KEY POINTS:
Just as its beleaguered producers were searching for ways to stop the haemorrhaging of its audience, CBS Evening News is in the headlines itself, thanks to a sizzling public row about its anchor, Katie Couric, and her slender legs.
Stirring the publicity is Dan Rather, the veteran newsman who occupied the anchor chair for 24 years until his departure under a journalistic cloud in March 2005.
The programme is in the dumps, he said this week, because under Couric it has gone all soft and fuzzy.
He has stirred a debate not just about Couric but also about the viability of hard news in the celebrity era.
When CBS lured Couric away from her perch as co-host of NBC's hit breakfast show, Today, nine months ago, it agreed to pay her US$15 million a year. Executives thought her star-power and perky persona would at least bring younger and female viewers back to a news programme that was already ailing. Instead the ratings continued to slide. Recently, the slide had become a plunge.

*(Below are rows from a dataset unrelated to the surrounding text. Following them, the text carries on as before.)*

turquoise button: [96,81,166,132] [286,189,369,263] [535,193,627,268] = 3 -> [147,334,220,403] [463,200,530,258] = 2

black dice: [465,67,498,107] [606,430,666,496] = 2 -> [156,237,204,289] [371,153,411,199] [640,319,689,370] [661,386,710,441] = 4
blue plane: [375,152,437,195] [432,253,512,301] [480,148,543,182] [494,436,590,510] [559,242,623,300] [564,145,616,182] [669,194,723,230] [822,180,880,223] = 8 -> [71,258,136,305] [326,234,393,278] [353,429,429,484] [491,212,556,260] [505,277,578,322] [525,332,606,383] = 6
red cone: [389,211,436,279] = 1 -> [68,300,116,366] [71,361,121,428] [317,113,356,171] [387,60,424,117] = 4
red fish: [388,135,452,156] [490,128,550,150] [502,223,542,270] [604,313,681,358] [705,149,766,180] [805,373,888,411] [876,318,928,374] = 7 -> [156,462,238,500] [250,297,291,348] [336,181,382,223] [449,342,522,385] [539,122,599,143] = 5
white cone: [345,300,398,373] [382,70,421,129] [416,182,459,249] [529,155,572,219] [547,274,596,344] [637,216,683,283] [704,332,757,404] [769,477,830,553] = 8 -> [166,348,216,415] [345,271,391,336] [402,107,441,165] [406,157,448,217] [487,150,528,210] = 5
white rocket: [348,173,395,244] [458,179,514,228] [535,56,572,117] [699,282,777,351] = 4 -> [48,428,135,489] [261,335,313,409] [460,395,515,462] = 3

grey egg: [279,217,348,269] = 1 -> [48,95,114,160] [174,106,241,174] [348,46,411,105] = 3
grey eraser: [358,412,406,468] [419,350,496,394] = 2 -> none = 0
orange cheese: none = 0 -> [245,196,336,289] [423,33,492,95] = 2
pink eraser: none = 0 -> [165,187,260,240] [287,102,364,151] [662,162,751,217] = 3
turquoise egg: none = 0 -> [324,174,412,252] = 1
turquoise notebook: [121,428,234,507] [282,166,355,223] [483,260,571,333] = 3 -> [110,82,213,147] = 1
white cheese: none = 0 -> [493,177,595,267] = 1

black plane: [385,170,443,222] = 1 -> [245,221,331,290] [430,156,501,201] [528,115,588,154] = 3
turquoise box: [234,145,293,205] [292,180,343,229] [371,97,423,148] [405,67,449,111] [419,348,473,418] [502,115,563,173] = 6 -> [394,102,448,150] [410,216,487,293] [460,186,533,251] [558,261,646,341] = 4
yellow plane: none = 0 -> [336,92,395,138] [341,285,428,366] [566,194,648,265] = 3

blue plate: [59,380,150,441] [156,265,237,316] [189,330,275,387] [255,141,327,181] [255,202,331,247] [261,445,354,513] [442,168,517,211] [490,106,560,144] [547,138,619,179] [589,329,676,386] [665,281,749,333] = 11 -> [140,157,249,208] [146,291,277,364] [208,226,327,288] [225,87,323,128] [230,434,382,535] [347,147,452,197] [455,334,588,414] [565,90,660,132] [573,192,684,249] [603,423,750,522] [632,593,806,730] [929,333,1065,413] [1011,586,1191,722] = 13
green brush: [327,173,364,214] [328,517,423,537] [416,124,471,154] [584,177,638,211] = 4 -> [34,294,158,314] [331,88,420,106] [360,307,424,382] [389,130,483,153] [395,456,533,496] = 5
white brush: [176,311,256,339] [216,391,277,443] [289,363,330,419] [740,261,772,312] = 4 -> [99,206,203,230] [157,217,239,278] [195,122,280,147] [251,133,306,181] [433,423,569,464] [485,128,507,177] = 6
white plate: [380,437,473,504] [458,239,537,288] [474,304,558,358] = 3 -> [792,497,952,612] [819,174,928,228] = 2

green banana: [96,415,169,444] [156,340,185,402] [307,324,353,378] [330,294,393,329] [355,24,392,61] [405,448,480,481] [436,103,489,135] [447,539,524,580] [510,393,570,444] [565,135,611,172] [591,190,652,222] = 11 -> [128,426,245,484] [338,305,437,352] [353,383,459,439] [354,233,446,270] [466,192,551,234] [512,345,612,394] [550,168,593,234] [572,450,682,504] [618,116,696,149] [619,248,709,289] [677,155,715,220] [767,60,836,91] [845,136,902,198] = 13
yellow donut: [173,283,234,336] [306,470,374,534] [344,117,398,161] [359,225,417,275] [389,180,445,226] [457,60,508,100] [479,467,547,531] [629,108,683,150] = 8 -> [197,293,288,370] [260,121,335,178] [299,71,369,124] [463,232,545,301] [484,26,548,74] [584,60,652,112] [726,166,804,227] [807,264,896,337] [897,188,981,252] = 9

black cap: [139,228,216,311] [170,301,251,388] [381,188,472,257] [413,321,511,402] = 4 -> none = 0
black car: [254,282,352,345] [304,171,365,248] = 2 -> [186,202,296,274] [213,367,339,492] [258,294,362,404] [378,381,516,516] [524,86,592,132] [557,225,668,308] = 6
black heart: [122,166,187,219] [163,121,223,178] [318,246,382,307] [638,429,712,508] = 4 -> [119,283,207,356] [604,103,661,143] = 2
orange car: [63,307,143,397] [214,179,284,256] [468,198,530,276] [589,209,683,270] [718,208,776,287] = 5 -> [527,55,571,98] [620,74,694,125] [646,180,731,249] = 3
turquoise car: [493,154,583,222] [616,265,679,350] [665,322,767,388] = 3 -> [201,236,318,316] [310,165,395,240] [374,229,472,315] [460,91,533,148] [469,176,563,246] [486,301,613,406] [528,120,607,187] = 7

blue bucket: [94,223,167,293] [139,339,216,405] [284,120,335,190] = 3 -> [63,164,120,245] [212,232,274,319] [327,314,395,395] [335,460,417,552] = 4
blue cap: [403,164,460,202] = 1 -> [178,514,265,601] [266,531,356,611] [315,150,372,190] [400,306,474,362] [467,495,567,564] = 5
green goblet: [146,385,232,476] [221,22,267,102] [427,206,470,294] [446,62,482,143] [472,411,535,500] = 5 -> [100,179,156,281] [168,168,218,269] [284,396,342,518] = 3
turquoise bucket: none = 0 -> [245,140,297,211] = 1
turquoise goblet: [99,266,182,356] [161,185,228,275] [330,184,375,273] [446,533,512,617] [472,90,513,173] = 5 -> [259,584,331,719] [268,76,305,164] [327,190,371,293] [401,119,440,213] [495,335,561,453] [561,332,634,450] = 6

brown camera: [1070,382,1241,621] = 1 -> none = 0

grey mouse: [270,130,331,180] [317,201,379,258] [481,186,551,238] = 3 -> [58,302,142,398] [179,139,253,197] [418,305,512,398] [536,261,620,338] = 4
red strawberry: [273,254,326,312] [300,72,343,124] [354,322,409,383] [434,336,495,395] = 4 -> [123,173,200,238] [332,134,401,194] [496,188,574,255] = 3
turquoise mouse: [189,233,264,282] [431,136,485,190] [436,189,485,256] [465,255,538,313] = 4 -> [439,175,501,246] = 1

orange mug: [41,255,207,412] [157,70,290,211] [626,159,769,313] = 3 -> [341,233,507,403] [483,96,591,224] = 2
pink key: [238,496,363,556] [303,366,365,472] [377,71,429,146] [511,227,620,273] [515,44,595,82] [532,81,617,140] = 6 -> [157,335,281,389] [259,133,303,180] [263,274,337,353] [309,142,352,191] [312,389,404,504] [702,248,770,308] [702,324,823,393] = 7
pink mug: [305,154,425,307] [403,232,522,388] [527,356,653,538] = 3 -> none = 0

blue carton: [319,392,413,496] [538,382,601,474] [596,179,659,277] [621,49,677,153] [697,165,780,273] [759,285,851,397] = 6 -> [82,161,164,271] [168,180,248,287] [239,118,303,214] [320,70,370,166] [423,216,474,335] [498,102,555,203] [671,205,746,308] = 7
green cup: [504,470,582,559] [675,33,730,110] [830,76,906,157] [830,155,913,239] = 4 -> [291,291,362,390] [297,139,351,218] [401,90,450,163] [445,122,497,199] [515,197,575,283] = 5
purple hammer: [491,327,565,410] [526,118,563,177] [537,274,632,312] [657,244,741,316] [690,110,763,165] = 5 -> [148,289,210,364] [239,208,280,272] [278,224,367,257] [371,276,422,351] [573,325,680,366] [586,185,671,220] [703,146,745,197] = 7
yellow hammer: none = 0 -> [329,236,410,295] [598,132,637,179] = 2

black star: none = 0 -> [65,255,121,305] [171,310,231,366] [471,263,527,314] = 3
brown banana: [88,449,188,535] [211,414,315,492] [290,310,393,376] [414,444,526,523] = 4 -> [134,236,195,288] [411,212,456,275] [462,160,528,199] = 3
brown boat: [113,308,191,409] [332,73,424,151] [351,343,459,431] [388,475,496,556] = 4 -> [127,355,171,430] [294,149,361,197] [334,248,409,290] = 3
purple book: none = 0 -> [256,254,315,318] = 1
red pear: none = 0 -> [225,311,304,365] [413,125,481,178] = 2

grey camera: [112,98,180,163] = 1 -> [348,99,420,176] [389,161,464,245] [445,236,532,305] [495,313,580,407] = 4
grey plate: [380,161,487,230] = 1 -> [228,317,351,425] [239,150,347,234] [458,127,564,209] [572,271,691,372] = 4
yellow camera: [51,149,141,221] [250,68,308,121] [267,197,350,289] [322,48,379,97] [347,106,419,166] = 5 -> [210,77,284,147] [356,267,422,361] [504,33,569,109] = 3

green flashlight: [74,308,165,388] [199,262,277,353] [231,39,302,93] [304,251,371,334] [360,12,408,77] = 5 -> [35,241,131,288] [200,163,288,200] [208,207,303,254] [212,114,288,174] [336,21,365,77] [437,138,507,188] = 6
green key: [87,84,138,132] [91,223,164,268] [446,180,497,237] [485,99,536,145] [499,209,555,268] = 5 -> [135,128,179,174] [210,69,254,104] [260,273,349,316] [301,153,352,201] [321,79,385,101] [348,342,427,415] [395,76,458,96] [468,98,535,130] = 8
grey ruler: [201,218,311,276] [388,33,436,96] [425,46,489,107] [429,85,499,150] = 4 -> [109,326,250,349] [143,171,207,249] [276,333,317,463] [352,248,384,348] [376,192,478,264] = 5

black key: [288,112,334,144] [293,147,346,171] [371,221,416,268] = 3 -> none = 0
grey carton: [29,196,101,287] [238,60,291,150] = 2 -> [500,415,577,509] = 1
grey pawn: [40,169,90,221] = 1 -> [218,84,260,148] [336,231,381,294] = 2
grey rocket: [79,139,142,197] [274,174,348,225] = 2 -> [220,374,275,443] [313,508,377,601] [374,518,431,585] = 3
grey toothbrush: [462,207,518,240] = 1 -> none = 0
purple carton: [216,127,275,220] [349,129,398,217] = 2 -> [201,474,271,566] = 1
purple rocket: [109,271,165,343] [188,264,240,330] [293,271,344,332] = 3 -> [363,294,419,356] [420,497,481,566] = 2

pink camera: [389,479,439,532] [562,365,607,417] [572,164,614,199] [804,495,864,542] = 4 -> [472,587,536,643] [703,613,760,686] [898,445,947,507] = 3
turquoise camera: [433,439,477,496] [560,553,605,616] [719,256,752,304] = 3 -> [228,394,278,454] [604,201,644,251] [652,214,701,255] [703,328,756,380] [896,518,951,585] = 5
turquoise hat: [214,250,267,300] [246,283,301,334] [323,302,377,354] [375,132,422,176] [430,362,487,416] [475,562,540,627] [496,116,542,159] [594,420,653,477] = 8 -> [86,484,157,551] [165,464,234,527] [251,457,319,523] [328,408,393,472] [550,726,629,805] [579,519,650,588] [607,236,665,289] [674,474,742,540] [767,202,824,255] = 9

"The mistake," Rather told the MSNBC cable channel, "was to try to bring the Today show ethos to the Evening News, and to dumb it down, tart it up in hopes of attracting a younger audience."
The assault prompted Leslie Moonves, the head of CBS, to strike back at Rather and accuse him flatly of sexism.
Rather returned fire again, saying his comments were less about Couric and more about Moonves, who "doesn't know about news".
Also wading into the fray, the recently hired chief producer for the news programme, Rick Kapla, denied the bulletin was eschewing hard news.
"I wish Dan was watching more closely," he complained. "A lot of people here are very disappointed with him ... They went through some very dark days with Dan, and they don't like hearing that they're not doing the news. They damn well are."
No one can deny the programme is in trouble, however. It badly trails the competition on ABC and NBC and last month broke a record with the lowest numbers for a network news show in 20 years.